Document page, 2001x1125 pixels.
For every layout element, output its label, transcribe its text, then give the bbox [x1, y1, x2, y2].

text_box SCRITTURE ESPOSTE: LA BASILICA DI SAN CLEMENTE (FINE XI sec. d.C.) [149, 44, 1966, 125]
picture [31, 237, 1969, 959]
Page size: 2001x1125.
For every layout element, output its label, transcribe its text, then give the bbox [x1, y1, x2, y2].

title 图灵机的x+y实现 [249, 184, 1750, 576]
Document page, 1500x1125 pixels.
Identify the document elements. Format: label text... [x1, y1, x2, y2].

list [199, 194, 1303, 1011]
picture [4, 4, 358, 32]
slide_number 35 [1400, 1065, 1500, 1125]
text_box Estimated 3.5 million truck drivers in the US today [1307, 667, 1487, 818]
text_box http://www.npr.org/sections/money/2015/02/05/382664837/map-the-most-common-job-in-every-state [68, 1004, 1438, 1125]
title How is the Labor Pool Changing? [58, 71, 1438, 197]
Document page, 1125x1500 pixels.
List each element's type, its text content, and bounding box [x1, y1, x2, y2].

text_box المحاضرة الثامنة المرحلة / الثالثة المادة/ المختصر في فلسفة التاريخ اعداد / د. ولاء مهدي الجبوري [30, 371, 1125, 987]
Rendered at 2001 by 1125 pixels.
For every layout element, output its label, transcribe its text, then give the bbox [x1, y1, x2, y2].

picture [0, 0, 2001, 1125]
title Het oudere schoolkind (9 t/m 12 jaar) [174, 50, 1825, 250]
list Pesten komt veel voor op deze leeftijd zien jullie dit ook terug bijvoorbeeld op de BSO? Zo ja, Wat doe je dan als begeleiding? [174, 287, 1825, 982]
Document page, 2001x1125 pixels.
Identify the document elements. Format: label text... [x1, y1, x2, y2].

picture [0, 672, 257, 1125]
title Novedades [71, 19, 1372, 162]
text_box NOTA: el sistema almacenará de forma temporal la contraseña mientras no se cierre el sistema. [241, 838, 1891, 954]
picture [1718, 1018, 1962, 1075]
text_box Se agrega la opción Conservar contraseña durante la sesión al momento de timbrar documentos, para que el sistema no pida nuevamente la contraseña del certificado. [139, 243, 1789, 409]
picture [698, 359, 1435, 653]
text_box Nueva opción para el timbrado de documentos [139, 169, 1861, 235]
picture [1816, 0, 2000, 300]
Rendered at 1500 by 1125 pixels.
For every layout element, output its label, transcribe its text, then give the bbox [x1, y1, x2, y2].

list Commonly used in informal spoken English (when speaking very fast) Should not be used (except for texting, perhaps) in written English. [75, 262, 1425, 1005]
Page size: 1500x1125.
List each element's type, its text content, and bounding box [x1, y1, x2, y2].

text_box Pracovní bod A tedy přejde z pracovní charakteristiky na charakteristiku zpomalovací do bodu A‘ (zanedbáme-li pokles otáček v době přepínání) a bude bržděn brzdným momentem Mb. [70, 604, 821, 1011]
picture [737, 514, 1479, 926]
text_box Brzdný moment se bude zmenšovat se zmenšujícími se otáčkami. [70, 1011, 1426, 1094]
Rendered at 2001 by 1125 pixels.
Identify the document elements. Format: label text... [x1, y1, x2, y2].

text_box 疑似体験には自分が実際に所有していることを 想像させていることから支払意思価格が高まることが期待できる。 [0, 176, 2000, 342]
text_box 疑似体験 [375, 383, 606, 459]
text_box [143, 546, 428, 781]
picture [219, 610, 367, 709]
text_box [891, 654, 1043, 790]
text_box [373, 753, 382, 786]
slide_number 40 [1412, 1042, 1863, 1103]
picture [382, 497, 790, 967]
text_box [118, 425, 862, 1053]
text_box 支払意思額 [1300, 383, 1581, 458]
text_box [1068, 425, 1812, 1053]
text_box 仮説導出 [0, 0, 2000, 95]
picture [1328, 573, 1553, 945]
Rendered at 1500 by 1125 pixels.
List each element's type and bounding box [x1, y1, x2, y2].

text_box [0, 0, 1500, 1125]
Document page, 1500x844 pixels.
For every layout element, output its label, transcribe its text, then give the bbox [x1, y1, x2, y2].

++++++++++++++++++++

Go through the data above and transcribe every entry exactly.

_SOLUTION_:
Document page, 2001x1125 pixels.
For every layout element, output its label, transcribe its text, then give the bbox [x1, y1, x2, y2].

text_box SCRITTURE ESPOSTE: LA BASILICA DI SAN CLEMENTE (FINE XI sec. d.C.) [149, 44, 1966, 125]
picture [31, 237, 1969, 959]
Page size: 2001x1125.
For every layout element, output its label, transcribe its text, then give the bbox [x1, y1, x2, y2].

title 图灵机的x+y实现 [249, 184, 1750, 576]
Document page, 1500x1125 pixels.
Identify the document elements. Format: label text... [x1, y1, x2, y2].

list [199, 194, 1303, 1011]
picture [4, 4, 358, 32]
slide_number 35 [1400, 1065, 1500, 1125]
text_box Estimated 3.5 million truck drivers in the US today [1307, 667, 1487, 818]
text_box http://www.npr.org/sections/money/2015/02/05/382664837/map-the-most-common-job-in-every-state [68, 1004, 1438, 1125]
title How is the Labor Pool Changing? [58, 71, 1438, 197]
Document page, 1125x1500 pixels.
List each element's type, its text content, and bounding box [x1, y1, x2, y2].

text_box المحاضرة الثامنة المرحلة / الثالثة المادة/ المختصر في فلسفة التاريخ اعداد / د. ولاء مهدي الجبوري [30, 371, 1125, 987]
Rendered at 2001 by 1125 pixels.
For every layout element, output its label, transcribe its text, then give the bbox [x1, y1, x2, y2].

picture [0, 0, 2001, 1125]
title Het oudere schoolkind (9 t/m 12 jaar) [174, 50, 1825, 250]
list Pesten komt veel voor op deze leeftijd zien jullie dit ook terug bijvoorbeeld op de BSO? Zo ja, Wat doe je dan als begeleiding? [174, 287, 1825, 982]
Document page, 2001x1125 pixels.
Identify the document elements. Format: label text... [x1, y1, x2, y2].

picture [0, 672, 257, 1125]
title Novedades [71, 19, 1372, 162]
text_box NOTA: el sistema almacenará de forma temporal la contraseña mientras no se cierre el sistema. [241, 838, 1891, 954]
picture [1718, 1018, 1962, 1075]
text_box Se agrega la opción Conservar contraseña durante la sesión al momento de timbrar documentos, para que el sistema no pida nuevamente la contraseña del certificado. [139, 243, 1789, 409]
picture [698, 359, 1435, 653]
text_box Nueva opción para el timbrado de documentos [139, 169, 1861, 235]
picture [1816, 0, 2000, 300]
Rendered at 1500 by 1125 pixels.
For every layout element, output its label, transcribe its text, then give the bbox [x1, y1, x2, y2].

list Commonly used in informal spoken English (when speaking very fast) Should not be used (except for texting, perhaps) in written English. [75, 262, 1425, 1005]
Page size: 1500x1125.
List each element's type, its text content, and bounding box [x1, y1, x2, y2].

text_box Pracovní bod A tedy přejde z pracovní charakteristiky na charakteristiku zpomalovací do bodu A‘ (zanedbáme-li pokles otáček v době přepínání) a bude bržděn brzdným momentem Mb. [70, 604, 821, 1011]
picture [737, 514, 1479, 926]
text_box Brzdný moment se bude zmenšovat se zmenšujícími se otáčkami. [70, 1011, 1426, 1094]
Rendered at 2001 by 1125 pixels.
Identify the document elements. Format: label text... [x1, y1, x2, y2].

text_box 疑似体験には自分が実際に所有していることを 想像させていることから支払意思価格が高まることが期待できる。 [0, 176, 2000, 342]
text_box 疑似体験 [375, 383, 606, 459]
text_box [143, 546, 428, 781]
picture [219, 610, 367, 709]
text_box [891, 654, 1043, 790]
text_box [373, 753, 382, 786]
slide_number 40 [1412, 1042, 1863, 1103]
picture [382, 497, 790, 967]
text_box [118, 425, 862, 1053]
text_box 支払意思額 [1300, 383, 1581, 458]
text_box [1068, 425, 1812, 1053]
text_box 仮説導出 [0, 0, 2000, 95]
picture [1328, 573, 1553, 945]
Rendered at 1500 by 1125 pixels.
List each element's type and bounding box [x1, y1, x2, y2].

text_box [0, 0, 1500, 1125]
Document page, 1500x844 pixels.
For every layout element, output its label, transcribe its text, then give the bbox [x1, y1, x2, y2].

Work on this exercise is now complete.